According to Reuters, the CEO of one of South Africa’s largest publicly traded clothing chain, Truworth, announced that it has closed down its operations in Nigeria due to stringent import restrictions put in place by the government of the country.
“We were unable to operate the stores properly any longer because we were unable to send merchandise to the stores because there’s regulation preventing that,” Michael Mark told Reuters in telephone interview.
In a bid to boost local production and save the ailing Naira, Nigeria put in stringent measures, which are currently affecting imports into the country. The government has successfully banned the import of about 700 goods. For the importers who were not affected, they have been unable to bring goods into the country due to a shortage of foreign exchange.
Apart from lacking access to foreign exchange to stock their stores, a major challenge faced by Truworth was also the high cost of rentals. It would be recalled that in November 2013, a South African retailer, Woolworth closed down its business operations in the Nigeria due to high rental costs, duties and complex supply chain processes. This happened barely 18 months after it expanded into the country.
Looking at the two companies that have left the country, a common complaint is the high cost of rent in Nigeria. But even though these companies complained of rental costs, their abilities to apply the right strategies in their unique spaces is also questionable. This is because there are other South African retailers, such as Pick n Pay and Shoprite, currently thriving in the Nigerian market.
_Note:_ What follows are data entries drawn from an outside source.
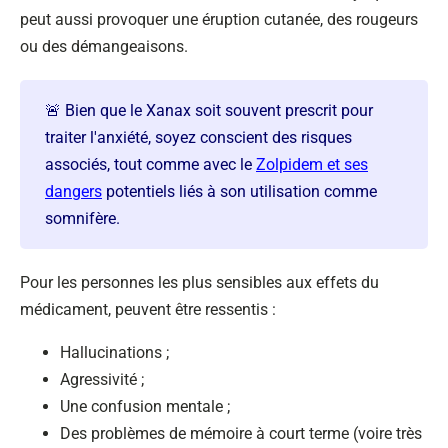
peut aussi provoquer une éruption cutanée, des rougeurs
ou des démangeaisons.
🚨 Bien que le Xanax soit souvent prescrit pour
traiter l'anxiété, soyez conscient des risques
associés, tout comme avec le
Zolpidem et ses
dangers
potentiels liés à son utilisation comme
somnifère.
Pour les personnes les plus sensibles aux effets du
médicament, peuvent être ressentis :
Hallucinations ;
Agressivité ;
Une confusion mentale ;
Des problèmes de mémoire à court terme (voire très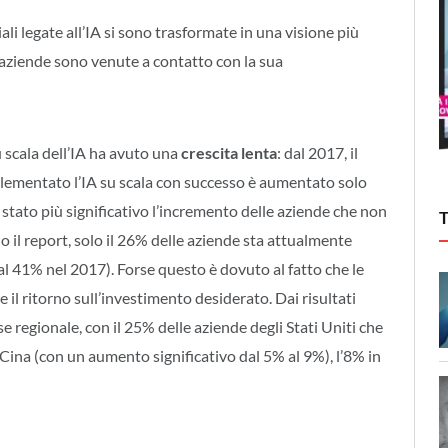
ali legate all’IA si sono trasformate in una visione più
aziende sono venute a contatto con la sua
 scala dell’IA ha avuto una
crescita lenta
: dal 2017, il
ementato l’IA su scala con successo è aumentato solo
stato più significativo l’incremento delle aziende che non
o il report, solo il 26% delle aziende sta attualmente
al 41% nel 2017). Forse questo è dovuto al fatto che le
 il ritorno sull’investimento desiderato. Dai risultati
e regionale, con il 25% delle aziende degli Stati Uniti che
n Cina (con un aumento significativo dal 5% al 9%), l’8% in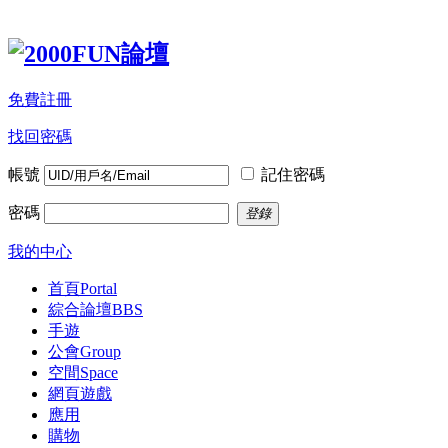
免費註冊
找回密碼
帳號
記住密碼
密碼
登錄
我的中心
首頁
Portal
綜合論壇
BBS
手遊
公會
Group
空間
Space
網頁遊戲
應用
購物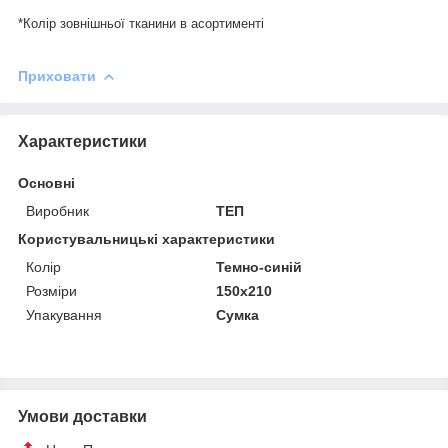
*Колір зовнішньої тканини в асортименті
Приховати
Характеристики
Основні
Виробник
ТЕП
Користувальницькі характеристики
Колір
Темно-синій
Розміри
150x210
Упакування
Сумка
Умови доставки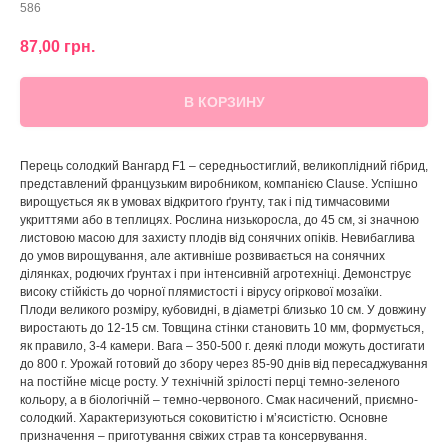
586
87,00
грн.
В КОРЗИНУ
Перець солодкий Вангард F1 – середньостиглий, великоплідний гібрид,
представлений французьким виробником, компанією Clause. Успішно
вирощується як в умовах відкритого ґрунту, так і під тимчасовими
укриттями або в теплицях. Рослина низькоросла, до 45 см, зі значною
листовою масою для захисту плодів від сонячних опіків. Невибаглива
до умов вирощування, але активніше розвивається на сонячних
ділянках, родючих ґрунтах і при інтенсивній агротехніці. Демонструє
високу стійкість до чорної плямистості і вірусу огіркової мозаїки.
Плоди великого розміру, кубовидні, в діаметрі близько 10 см. У довжину
виростають до 12-15 см. Товщина стінки становить 10 мм, формується,
як правило, 3-4 камери. Вага – 350-500 г. деякі плоди можуть достигати
до 800 г. Урожай готовий до збору через 85-90 днів від пересаджування
на постійне місце росту. У технічній зрілості перці темно-зеленого
кольору, а в біологічній – темно-червоного. Смак насичений, приємно-
солодкий. Характеризуються соковитістю і м’ясистістю. Основне
призначення – приготування свіжих страв та консервування.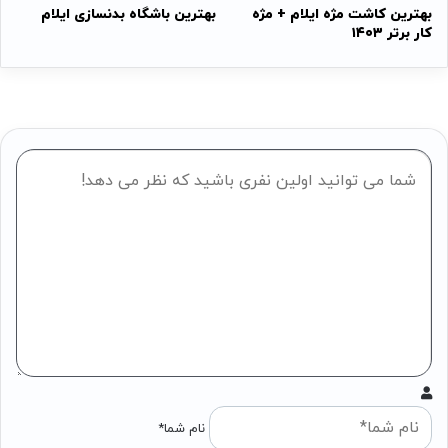
بهترین کاشت مژه ایلام + مژه
بهترین باشگاه بدنسازی ایلام
کار برتر ۱۴۰۳
نام شما*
However, Truworth seems to be doing well in its South African market. According toReuters, as of yesterday, the company reported a 21 percent increase in half-year profits, boosted by the recent acquisition of a British footwear chain. Its headline earnings per share totalled 404 cents in the six months to the end of December compared with 333 cents a year earlier. Shares in Truworths rose as much as 4 percent shortly after the announcement, before paring gains to trade 1.8 percent higher at 95.49 rand.